David Hu, do Instituto de Tecnologia da Georgia (EUA), diz que o próximo passo é descobrir como os animais se comunicam uns com os outros por meio das fezes cúbicas. 

A pesquisa pode ter aplicações médicas: “Quando há doenças no cólon, propriedades físicas do órgão podem mudar, e isso pode mudar a forma das fezes. Talvez médicos ou veterinários possam dizer algo sobre a saúde de um animal se virem bordas angulares ou faces planas nas fezes”, especula.

Na categoria biologia do prêmio, Tomasz Paterek e colaboradores estudaram o efeito de magnetização em baratas vivas e mortas, também com possível aplicação prática.

“Baratas são adequadas para a pesquisa: elas são fáceis de manusear, têm o tamanho e a massa perfeitos e são fáceis de se adquirir”, diz Paterek, da Universidade Tecnológica de Nanyang, em Singapura.

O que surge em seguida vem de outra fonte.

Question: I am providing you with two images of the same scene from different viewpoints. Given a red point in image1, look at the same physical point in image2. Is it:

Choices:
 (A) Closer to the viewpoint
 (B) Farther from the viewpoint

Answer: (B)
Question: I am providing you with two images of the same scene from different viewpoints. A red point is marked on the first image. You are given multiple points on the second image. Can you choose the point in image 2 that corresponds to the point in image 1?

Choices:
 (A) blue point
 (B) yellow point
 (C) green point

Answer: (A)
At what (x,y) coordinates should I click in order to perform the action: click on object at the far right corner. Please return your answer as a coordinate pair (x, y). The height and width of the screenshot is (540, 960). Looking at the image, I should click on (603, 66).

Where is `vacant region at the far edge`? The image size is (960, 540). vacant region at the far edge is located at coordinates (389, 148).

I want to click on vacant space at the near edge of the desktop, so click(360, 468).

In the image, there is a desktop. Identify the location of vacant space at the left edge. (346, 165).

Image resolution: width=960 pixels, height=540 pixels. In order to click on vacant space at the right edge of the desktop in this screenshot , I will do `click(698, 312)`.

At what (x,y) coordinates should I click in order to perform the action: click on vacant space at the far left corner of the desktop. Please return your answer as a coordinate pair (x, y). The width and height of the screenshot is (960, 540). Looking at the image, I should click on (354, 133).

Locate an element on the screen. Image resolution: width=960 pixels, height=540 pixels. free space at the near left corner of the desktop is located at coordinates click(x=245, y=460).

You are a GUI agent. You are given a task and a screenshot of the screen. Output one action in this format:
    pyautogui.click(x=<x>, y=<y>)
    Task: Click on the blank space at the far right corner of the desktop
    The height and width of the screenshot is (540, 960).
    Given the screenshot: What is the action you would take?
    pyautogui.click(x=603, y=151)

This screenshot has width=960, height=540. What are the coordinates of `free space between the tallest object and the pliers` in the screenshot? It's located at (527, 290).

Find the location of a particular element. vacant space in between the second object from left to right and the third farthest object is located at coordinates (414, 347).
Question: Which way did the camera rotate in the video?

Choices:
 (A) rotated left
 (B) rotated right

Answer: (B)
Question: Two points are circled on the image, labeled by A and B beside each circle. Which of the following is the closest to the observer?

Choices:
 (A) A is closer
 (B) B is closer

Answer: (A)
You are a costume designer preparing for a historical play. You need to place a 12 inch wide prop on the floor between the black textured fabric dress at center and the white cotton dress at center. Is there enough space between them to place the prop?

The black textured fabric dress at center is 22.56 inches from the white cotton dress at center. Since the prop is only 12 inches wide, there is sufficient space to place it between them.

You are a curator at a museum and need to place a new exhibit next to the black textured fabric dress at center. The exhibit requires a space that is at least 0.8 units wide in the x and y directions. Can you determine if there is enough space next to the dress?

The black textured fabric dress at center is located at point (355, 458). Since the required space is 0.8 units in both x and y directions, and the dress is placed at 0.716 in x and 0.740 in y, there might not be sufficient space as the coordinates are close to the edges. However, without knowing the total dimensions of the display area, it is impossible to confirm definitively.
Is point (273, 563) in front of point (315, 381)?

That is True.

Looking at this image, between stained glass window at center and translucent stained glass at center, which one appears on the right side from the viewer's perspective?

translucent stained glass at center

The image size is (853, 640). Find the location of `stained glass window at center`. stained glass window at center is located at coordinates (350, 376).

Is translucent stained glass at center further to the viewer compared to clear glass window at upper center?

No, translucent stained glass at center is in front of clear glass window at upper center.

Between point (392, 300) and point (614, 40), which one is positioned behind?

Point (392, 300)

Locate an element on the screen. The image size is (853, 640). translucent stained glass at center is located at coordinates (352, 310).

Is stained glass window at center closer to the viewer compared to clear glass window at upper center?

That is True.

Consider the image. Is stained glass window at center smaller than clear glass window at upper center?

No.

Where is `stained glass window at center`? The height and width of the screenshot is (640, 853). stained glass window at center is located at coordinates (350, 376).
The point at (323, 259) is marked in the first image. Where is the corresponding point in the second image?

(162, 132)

Depois de decifrar como organismos conseguem se comportar frente a campos magnéticos, será possível construir pequenas bússolas e sensores magnéticos inspirados nesses mecanismos biológicos.

Silvano Gallus, do instituto italiano Mario Negri, é o vencedor da categoria medicina. Ele observou que a presença de pizza na dieta pode ser um bom indicador de saúde —na Itália.

“Estou honrado em receber esse prêmio bizarro porém importante. Na verdade, os resultados são muito relevantes, uma vez que haja a interpretação correta: a pizza na Itália pode representar um indicador geral da dieta no país, que, como outras dietas mediterrâneas, já mostraram benéficos para a saúde, como menos risco de câncer intestinal e infarto.”

Os vencedores do Ig Nobel ressaltaram o papel do investimento público em ciência e pesquisa. 

“Financiamento público de pesquisa é de suma importância para o sucesso científico de um país. Quando um país corta o financiamento para a pesquisa, ele vai ficar para trás no fim em relação a seus competidores”, diz Fritz Strace, que ganhou o Ig Nobel de psicologia por sua hipótese, que não perseverou, de que um sorriso forçado com o auxílio de uma caneta no rosto poderia trazer felicidade.

“Se o Reino Unido sair da União Europeia, nós não vamos ter acesso ao fundo de pesquisa de € 30 bilhões para o qual todos os Estados-membros contribuem”, diz Francis McGlone, professor de neurociência na Liverpool John Moores University, ganhador do prêmio Ig Nobel da paz por estudar o prazer de coçar uma coceira.

“É fascinante para um neurocientista estudar os mecanismos por trás da coceira e quão devastadora pode ser a coceira crônica para os pacientes”, diz.

Confirmaram participação na cerimônia de entrega alguns ganhadores do Nobel (o de verdade): Eric Maskin (economia, 2007), Rich Roberts (fisiologia ou medicina, 1993), Marty Chalfie (química, 2008), e Jerome Friedman (física, 1990).

Os vencedores, em dez categorias, receberam uma nota de dez trilhões de dólares do Zimbábue (sem valor monetário). O prêmio, já em sua 29ª edição anual, é dado na Universidade Harvard, em Cambridge, e os vencedores, que bancam suas próprias despesas de viagem, promovem seminários para difundir o conhecimento científico para o público geral nos dias seguintes.